Recorded data:
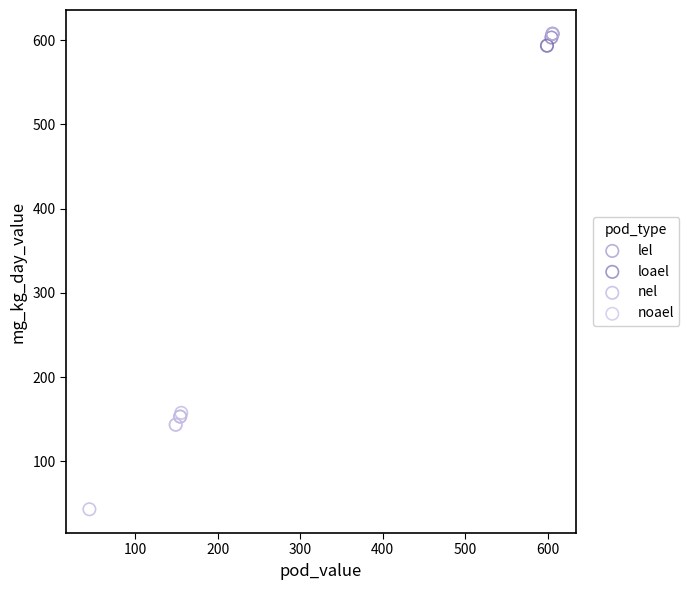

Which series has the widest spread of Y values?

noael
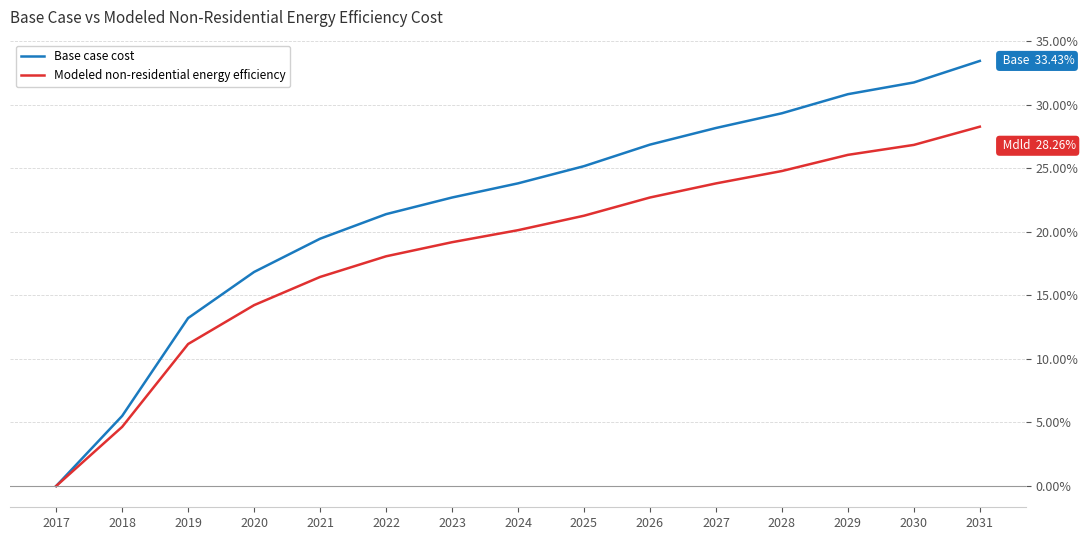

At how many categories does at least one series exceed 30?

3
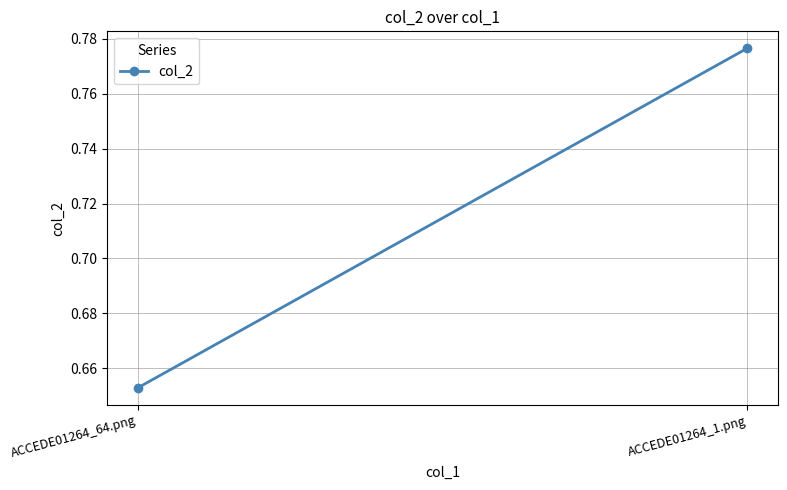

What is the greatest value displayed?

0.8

Assigned task: Reproduce the rows above, substituting "data series" for every occurrence of "series" and keeping everything else unchanged. Omit the pictures.

Answer for the task:
Which data series has the widest spread of Y values?

noael

At how many categories does at least one data series exceed 30?

3

What is the greatest value displayed?

0.8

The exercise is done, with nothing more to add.